## WAT NODIG IS
Pak de tekst over het Testament van Clara op na de laatste zin en schrijf hem in dezelfde stijl verder.

## TEKSTGEDEELTE
11 augustus vieren wij het Hoogfeest van de heilige Clara. Ter voorbereiding daarop bezinnen wij ons in onze lezingendiensten op het Testament van Clara. Graag laten we u daarin delen.
Vanaf vandaag tot en met dinsdag 10 augustus plaatsen wij hier steeds een gedeelte uit het Testament van Clara, met daarop een bezinning van zr. Emmanuel.
In verbondenheid!

1 In de naam van de Heer. Amen.
2 Onder de weldaden die wij van onze milde Gever,
de Vader van alle barmhartigheid (2 Kor 1,3)
hebben ontvangen en nog dagelijks ontvangen
en waarvoor wij de luisterrijke Vader zelf
bij uitstek veel dank verschuldigd zijn,
3 is die van onze roeping.
Naarmate deze volmaakter en grootser is,
zijn wij Hem des te meer dank verschuldigd.
4 Daarom zegt de apostel:
‘Leer je roeping kennen.’ (vgl. 1 Kor 1,26)
5 De Zoon van God is voor ons de weg geworden, (vgl. Joh 14,6)
die onze allerzaligste vader Franciscus,
zijn ware minnaar en navolger,
ons door woord en voorbeeld heeft getoond en geleerd. (vgl. 1 Tim 4,12)

Bezinning:

Zoals Franciscus op het einde van zijn leven voor zijn broeders een Testament heeft laten opschrijven, heeft ook Clara haar zusters een Testament nagelaten. Met het naderende afscheid voor ogen richt Clara zich in haar Testament tot al haar zusters, tot zij die er waren en zij die nog zouden komen. Na meer dan veertig jaar een leven van trouw en toewijding geleefd te hebben, laat zij datgene wat voor dat leven van wezenlijk belang is, in dit geschrift aan haar zusters na.
Laten wij, nu wij binnenkort de transitus van Clara gaan herdenken, ons bezinnen op haar Testament, waarin Clara zich immers ook direct tot ons richt.
De eerste verzen zetten al meteen de toon. Op het einde van haar leven overheerst bij Clara de dankbaarheid. Deze dankbaarheid is niet een conditie waarin zij pas verkeert nu zij de dood voor ogen heeft. Deze dankbaarheid is de werkelijkheid waarin zij dag na dag geleefd heeft. Zij wist zich arm, en in alles afhankelijk van haar Schepper, die zij had leren kennen als een milde Gever, als Vader van barmhartigheid. Iedere dag opnieuw oefende Clara zich in ontvankelijkheid, trachtte zij oog te hebben voor de vele weldaden van God, en was daar dankbaar voor.

## AANGELEVERDE RECORDS
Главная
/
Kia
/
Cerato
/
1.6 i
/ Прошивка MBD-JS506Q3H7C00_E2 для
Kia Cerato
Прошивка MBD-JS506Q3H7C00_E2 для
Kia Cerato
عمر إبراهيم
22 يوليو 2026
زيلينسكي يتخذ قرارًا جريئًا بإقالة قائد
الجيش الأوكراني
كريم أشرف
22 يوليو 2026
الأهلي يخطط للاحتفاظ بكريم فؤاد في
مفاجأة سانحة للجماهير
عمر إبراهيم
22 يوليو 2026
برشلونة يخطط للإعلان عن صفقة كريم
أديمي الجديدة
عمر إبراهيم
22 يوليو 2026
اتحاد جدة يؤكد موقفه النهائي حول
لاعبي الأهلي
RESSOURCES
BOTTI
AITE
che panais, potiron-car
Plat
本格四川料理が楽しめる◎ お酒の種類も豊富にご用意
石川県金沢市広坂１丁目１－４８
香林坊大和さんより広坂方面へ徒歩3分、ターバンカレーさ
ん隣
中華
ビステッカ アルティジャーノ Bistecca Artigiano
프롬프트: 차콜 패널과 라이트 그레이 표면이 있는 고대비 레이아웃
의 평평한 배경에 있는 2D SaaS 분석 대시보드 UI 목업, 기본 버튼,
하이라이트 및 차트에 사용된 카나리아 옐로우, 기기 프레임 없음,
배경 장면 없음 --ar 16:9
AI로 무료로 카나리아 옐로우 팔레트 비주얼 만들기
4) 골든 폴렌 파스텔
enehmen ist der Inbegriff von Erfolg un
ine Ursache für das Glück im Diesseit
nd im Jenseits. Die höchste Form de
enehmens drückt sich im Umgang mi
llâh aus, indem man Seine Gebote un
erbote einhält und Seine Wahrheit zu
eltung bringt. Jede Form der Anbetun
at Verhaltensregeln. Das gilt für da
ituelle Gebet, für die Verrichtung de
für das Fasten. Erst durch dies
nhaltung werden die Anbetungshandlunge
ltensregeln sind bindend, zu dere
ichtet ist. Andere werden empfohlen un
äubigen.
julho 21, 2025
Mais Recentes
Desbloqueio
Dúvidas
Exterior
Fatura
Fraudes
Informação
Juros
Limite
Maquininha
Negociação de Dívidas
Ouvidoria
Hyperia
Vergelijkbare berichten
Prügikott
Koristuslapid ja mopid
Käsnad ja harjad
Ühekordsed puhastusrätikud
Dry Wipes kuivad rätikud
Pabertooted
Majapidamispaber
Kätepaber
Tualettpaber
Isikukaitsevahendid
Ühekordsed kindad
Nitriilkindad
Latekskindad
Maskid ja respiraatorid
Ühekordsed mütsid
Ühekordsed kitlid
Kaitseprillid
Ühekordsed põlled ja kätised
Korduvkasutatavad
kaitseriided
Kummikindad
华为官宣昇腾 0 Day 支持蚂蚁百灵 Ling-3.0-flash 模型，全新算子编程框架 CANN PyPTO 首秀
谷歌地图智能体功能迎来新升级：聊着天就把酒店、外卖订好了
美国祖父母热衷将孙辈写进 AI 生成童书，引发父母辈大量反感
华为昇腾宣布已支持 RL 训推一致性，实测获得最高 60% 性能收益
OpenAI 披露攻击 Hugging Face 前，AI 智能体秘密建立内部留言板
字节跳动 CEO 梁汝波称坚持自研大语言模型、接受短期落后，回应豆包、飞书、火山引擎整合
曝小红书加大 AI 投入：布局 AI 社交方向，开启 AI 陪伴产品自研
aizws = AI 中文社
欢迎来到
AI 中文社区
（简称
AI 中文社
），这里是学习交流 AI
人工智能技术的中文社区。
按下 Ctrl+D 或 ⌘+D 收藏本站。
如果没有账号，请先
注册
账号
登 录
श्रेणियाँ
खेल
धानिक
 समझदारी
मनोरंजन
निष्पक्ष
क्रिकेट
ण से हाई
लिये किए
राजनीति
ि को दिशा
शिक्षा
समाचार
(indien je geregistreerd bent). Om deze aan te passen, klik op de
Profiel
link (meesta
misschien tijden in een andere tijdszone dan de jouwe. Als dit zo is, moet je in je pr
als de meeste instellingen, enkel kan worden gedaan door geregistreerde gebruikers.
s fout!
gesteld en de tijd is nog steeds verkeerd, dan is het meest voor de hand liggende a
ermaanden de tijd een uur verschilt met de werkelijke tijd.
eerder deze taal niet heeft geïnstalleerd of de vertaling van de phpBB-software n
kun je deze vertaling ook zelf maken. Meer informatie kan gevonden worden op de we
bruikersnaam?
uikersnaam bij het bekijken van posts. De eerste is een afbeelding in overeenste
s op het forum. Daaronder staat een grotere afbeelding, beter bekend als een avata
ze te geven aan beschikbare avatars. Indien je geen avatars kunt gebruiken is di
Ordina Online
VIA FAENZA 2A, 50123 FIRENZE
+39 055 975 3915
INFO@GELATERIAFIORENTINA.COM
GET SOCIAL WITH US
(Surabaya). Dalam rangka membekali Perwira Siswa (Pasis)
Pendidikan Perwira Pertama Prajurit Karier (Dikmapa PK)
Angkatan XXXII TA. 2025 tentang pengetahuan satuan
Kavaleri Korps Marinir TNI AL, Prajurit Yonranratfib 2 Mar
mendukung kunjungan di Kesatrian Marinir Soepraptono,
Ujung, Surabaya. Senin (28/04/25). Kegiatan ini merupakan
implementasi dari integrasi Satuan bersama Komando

## DEFINITIEF ANTWOORD
Zo aan het begin van haar Testament is er één weldaad die er voor Clara uitspringt, waarvoor zij en haar zusters ‘de luisterrijke Vader zelf bij uitstek veel dank verschuldigd zijn’: hun roeping. En de verschuldigde dank daarvoor groeit naarmate hun roeping volmaakter en grootser is – want ook dat is gave van God.
Een volmaakte en grootse roeping wil voor Clara zeggen: een roeping die in alles trouw is aan de allerheiligste armoede, aan de volmaaktheid van het Evangelie. Daartoe zijn Clara en haar zusters immers geroepen. De dankbaarheid van Clara, de dankbaarheid waartoe zij haar zusters aanspoort, is er niet een die zich slechts uit in woorden, in een simpelweg ‘dankjewel’ zeggen. De dankbaarheid waar Clara op doelt is er een van betrokkenheid, een die helemaal doorweven is in het leven dat zij leidt en de wijze waarop zij dat leven leidt.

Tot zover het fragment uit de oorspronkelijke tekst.